SHORT EXERCISE — Can you rewrite the entries below as a JSON list of strings, with one string per line and blank lines left out?

INFORMATION SHOWN —
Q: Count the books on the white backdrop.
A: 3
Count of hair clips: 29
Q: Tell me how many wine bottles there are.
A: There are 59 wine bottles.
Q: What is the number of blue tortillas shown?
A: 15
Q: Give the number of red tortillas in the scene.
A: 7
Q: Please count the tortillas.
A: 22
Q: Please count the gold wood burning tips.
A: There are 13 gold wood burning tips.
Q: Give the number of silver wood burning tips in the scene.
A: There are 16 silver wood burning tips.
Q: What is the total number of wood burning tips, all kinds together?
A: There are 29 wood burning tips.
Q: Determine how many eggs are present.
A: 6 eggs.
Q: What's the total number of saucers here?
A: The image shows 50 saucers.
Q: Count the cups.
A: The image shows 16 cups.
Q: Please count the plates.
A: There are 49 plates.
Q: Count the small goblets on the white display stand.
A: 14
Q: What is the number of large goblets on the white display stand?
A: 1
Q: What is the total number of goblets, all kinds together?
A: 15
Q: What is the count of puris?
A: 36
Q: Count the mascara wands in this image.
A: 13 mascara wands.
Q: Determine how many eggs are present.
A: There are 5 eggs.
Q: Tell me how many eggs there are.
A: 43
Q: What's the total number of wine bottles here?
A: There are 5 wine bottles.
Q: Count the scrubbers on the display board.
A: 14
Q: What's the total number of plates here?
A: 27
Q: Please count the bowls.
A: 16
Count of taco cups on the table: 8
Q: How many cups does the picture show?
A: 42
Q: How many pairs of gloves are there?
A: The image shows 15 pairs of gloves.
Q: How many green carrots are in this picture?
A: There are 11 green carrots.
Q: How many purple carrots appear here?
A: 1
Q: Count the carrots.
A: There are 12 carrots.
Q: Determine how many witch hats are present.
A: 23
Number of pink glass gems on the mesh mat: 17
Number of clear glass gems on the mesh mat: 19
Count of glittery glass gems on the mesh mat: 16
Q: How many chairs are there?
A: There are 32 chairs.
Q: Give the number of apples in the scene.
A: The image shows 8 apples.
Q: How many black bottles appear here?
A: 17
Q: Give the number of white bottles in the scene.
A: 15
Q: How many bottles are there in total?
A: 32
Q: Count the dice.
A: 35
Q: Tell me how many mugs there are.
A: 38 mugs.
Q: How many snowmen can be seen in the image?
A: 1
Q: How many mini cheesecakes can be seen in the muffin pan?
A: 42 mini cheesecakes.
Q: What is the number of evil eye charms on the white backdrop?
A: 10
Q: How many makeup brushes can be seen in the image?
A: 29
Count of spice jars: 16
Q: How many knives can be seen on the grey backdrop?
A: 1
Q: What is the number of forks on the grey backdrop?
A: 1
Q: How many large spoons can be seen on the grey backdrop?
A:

EXPECTED ANSWER —
[
  "Q: Count the books on the white backdrop.",
  "A: 3",
  "Count of hair clips: 29",
  "Q: Tell me how many wine bottles there are.",
  "A: There are 59 wine bottles.",
  "Q: What is the number of blue tortillas shown?",
  "A: 15",
  "Q: Give the number of red tortillas in the scene.",
  "A: 7",
  "Q: Please count the tortillas.",
  "A: 22",
  "Q: Please count the gold wood burning tips.",
  "A: There are 13 gold wood burning tips.",
  "Q: Give the number of silver wood burning tips in the scene.",
  "A: There are 16 silver wood burning tips.",
  "Q: What is the total number of wood burning tips, all kinds together?",
  "A: There are 29 wood burning tips.",
  "Q: Determine how many eggs are present.",
  "A: 6 eggs.",
  "Q: What's the total number of saucers here?",
  "A: The image shows 50 saucers.",
  "Q: Count the cups.",
  "A: The image shows 16 cups.",
  "Q: Please count the plates.",
  "A: There are 49 plates.",
  "Q: Count the small goblets on the white display stand.",
  "A: 14",
  "Q: What is the number of large goblets on the white display stand?",
  "A: 1",
  "Q: What is the total number of goblets, all kinds together?",
  "A: 15",
  "Q: What is the count of puris?",
  "A: 36",
  "Q: Count the mascara wands in this image.",
  "A: 13 mascara wands.",
  "Q: Determine how many eggs are present.",
  "A: There are 5 eggs.",
  "Q: Tell me how many eggs there are.",
  "A: 43",
  "Q: What's the total number of wine bottles here?",
  "A: There are 5 wine bottles.",
  "Q: Count the scrubbers on the display board.",
  "A: 14",
  "Q: What's the total number of plates here?",
  "A: 27",
  "Q: Please count the bowls.",
  "A: 16",
  "Count of taco cups on the table: 8",
  "Q: How many cups does the picture show?",
  "A: 42",
  "Q: How many pairs of gloves are there?",
  "A: The image shows 15 pairs of gloves.",
  "Q: How many green carrots are in this picture?",
  "A: There are 11 green carrots.",
  "Q: How many purple carrots appear here?",
  "A: 1",
  "Q: Count the carrots.",
  "A: There are 12 carrots.",
  "Q: Determine how many witch hats are present.",
  "A: 23",
  "Number of pink glass gems on the mesh mat: 17",
  "Number of clear glass gems on the mesh mat: 19",
  "Count of glittery glass gems on the mesh mat: 16",
  "Q: How many chairs are there?",
  "A: There are 32 chairs.",
  "Q: Give the number of apples in the scene.",
  "A: The image shows 8 apples.",
  "Q: How many black bottles appear here?",
  "A: 17",
  "Q: Give the number of white bottles in the scene.",
  "A: 15",
  "Q: How many bottles are there in total?",
  "A: 32",
  "Q: Count the dice.",
  "A: 35",
  "Q: Tell me how many mugs there are.",
  "A: 38 mugs.",
  "Q: How many snowmen can be seen in the image?",
  "A: 1",
  "Q: How many mini cheesecakes can be seen in the muffin pan?",
  "A: 42 mini cheesecakes.",
  "Q: What is the number of evil eye charms on the white backdrop?",
  "A: 10",
  "Q: How many makeup brushes can be seen in the image?",
  "A: 29",
  "Count of spice jars: 16",
  "Q: How many knives can be seen on the grey backdrop?",
  "A: 1",
  "Q: What is the number of forks on the grey backdrop?",
  "A: 1",
  "Q: How many large spoons can be seen on the grey backdrop?",
  "A:"
]